Se puder… até este filme acontecer eu nunca tinha posto em hipótese, era mesmo uma hipótese muito distante enquanto atriz. Eu nem queria porque nem colocava em hipótese. Há muitos atores que dizem que sempre tiveram esse sonho e de facto passam muitos anos a tentar ir para fora, sem ter garantias de nada. Comigo foi um bocadinho diferente, primeiro as coisas surgiram e depois é que eu reagi: ok, está bem. Depois deste filme acontecer, claro que ponho a hipótese de trabalhar lá fora e construir uma carreira lá. E para mim já não é um sonho e passa a ser um objetivo.

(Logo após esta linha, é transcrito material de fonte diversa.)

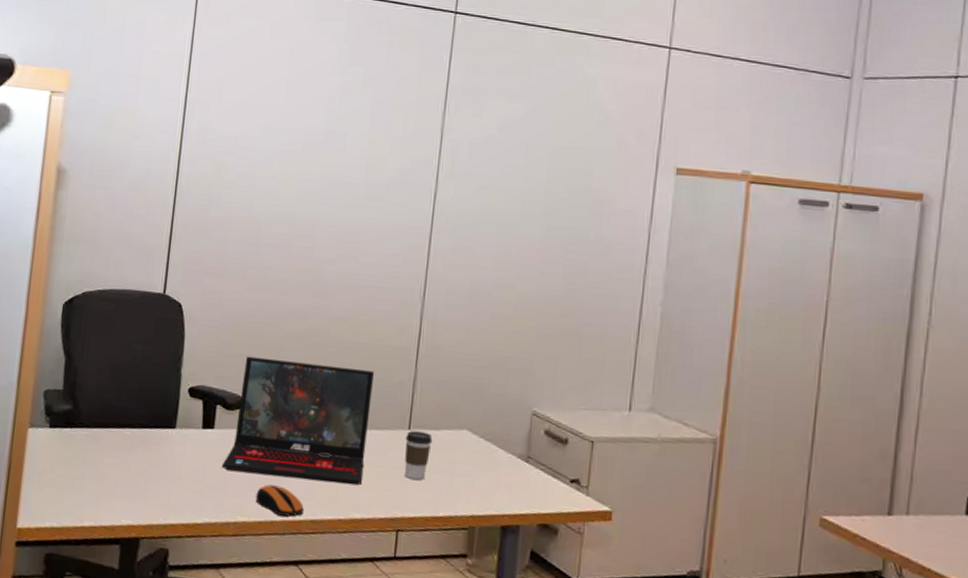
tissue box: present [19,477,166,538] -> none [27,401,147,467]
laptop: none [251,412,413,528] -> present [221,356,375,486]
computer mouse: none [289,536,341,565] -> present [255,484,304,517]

Tem continuado a fazer castings, a gravar self tapes?
Neste momento não porque o meu foco é mesmo ter a melhor prestação possível no filme, porque vai ser o meu cartão de visita e a minha apresentação ao mercado. E não quero correr o risco de sentir que podia ter dado o meu melhor se não tivesse que estar focada noutras coisas. Mas mal acabe o filme quero fazer, sim.
Se bem que vai existir sempre um tempo de espera longo entre acabar as gravações e estrear o filme.
Sim, até ter esse cartão de visita. O que acontece muitas vezes nos EUA é que só o facto de termos ido a casting e de termos trabalhado com alguém, se alguém estiver interessado em trabalhar comigo pode ligar para o James Gunn e perguntar: como é trabalhar com ela? Por acaso não tens material nenhum? Às vezes eles até se encontram pessoalmente para mostrar coisas para não enviarem a ninguém, mesmo antes de o filme sair.
E sente a responsabilidade tendo em conta a importância deste filme? Ou é mais pessoal, por ser um cartão visita?
Sinto uma responsabilidade enquanto atriz de dar o meu melhor. E sempre que vou filmar estou tão concentrada na cena e em dar o meu melhor que não penso “isto vai ser o meu primeiro filme, que me vai apresentar para outros, e quanto tempo é que posso estar à espera para o meu próximo filme”. Não penso em nada disso, sinceramente, só quando estou a falar sobre isso como agora [risos].
Faltam muitas cenas até fevereiro?
Estamos a três quartos do filme, já estamos quase a acabar.